Grass Spider Threads #2: Reflected light image of part of a funnel web in my garden. The imaged area width was about 2.9 cm.
Grass Spider Threads #3: This is a backlit sunlight transmission image. The single pink color suggests uniform chemistry. The imaged area width was about 2.4 cm.
Grass Spider Threads #4
Grass Spider Threads #5
Grass Spider Threads #6
Grass Spider Threads #7
Grass Spider Threads #8
Grass Spider Threads #9
Crossing Grass Spider Threads
Threads Strung From Branches, Including a Triangle Web at Upper Right from A Triangle Web Spider.
Detail of Threads Strung From Branches
Sixspotted Orbweaver and Four Unfocused Threads: The threads progressively unfocused away from the spider.
Grass Spider Web in The Field: Each thread comprises a continuum of colored dots. The imaged area width was 3 cm.
Molt and Green Thread Within A Grass Spider Web: The green thread was about 6 cm long.
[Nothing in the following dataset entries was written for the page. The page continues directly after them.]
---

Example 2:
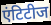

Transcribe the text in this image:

एंटिटीज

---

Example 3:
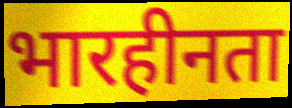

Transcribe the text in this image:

भारहीनता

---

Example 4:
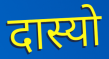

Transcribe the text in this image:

दास्यो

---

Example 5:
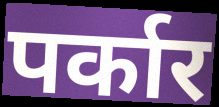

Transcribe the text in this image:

पर्कार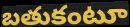
బతుకంటూ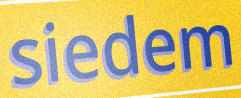
siedem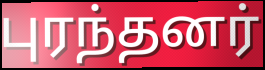
புரந்தனர்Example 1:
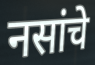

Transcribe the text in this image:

नसांचे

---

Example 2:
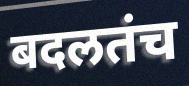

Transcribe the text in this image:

बदलतंच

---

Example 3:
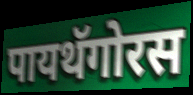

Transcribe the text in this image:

पायथॅगोरस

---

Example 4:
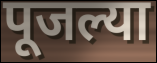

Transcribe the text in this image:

पूजल्या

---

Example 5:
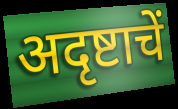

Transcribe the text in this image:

अदृष्टाचें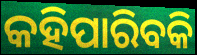
କହିପାରିବକି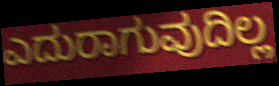
ಎದುರಾಗುವುದಿಲ್ಲ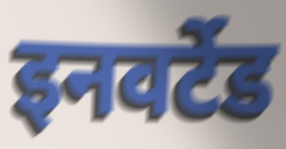
इनवर्टेड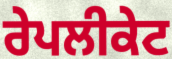
ਰੇਪਲੀਕੇਟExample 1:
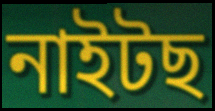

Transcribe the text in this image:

নাইটছ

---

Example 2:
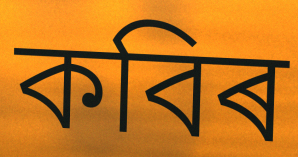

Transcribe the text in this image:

কবিৰ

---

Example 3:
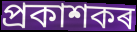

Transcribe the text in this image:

প্ৰকাশকৰ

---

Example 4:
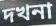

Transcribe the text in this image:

দখনা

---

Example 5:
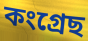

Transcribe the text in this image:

কংগ্ৰেছ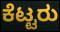
ಕೆಟ್ಟರುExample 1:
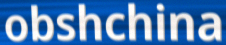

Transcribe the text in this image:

obshchina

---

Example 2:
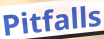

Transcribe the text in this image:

Pitfalls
Note the nearly evenly-spaced black bands.
Sixspotted Orbweaver Spider and Unfocused Thread: The unseen spots were on its back.
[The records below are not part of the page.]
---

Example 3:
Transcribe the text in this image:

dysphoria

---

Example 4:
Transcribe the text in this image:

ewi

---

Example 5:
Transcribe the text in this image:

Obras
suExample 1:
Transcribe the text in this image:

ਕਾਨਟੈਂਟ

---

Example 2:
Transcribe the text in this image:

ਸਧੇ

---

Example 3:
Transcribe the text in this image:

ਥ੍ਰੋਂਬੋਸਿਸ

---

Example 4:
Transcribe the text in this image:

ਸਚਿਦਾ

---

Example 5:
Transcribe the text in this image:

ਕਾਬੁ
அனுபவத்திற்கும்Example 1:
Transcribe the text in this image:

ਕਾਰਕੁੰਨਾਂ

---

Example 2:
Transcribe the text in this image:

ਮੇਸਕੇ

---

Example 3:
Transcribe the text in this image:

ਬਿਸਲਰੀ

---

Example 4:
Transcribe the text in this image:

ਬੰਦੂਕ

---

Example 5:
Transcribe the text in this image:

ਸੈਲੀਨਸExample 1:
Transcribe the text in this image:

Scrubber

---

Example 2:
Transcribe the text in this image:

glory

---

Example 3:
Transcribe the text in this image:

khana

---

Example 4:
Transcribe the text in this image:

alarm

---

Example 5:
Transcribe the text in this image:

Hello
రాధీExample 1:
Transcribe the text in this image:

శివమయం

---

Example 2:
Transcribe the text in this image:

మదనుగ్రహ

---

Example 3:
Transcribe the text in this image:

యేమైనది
Capillary Fringes in Dew On A Grass Spider Web
Blue Grass Spider Web With Large Dew Drops
Blue Grass Spider Web With Seed
Grass Spider Web With Purple And Brown Maple Leaf
Web along the North Sutton Bridge in North Sutton, NH.: This orb web was strung vertically from the side rail. Both radial structure strands and orbital capture strands exhibit beads of color. The spider was likely in the origin but could not be identified.
Garden Pond Web, River Road, Lyme, NH. I found this web in a private garden but available to the public. The web was actually over the pond, strung between plant stalks. The strands' colors are made obvious by being slightly out of focus. Unidentified spider.
Grass spider web strung along small stone wall: This spider is a funnel web spider, which often makes its funnel in the curl of a leaf, in this case the brown one at left. The maze of overhead strands are meant to intercept insects, which then fall into the mesh and then captured by the fast moving spider.
Another grass spider web along the same wall as in the previous image. The image shows mainly the capture mesh and not any overhead intercepting strands.
Trout brook silk and needles: I found this web section (mostly visible at left) in a hollowed-out and decaying tree trunk near Trout Brook, West Lebanon, NH.
Crab spider and visitor: This scene was strung in a small, young fir tree. The visitor appears to be Neospintharus trigonum, a predatory spider that invades other’s webs. It has no common name. It fits every descriptor given for this species, including lack of leg banding. The apparent leg banding is too close to be the normal type seen on spider legs and may indicate the leg construction.
Common water strider: I believe this is the common water strider (Gerris remigis) although I cannot positively identify the markings in the National Audubon Society Field Guide to Insects and Spiders or on any strider I found on line. I photographed it on July 10, 2025, on Chambers Pond, in Chambers Memorial Reserve, West Lebanon, New Hampshire. There is much more “bio-pondology” that I can’t identify.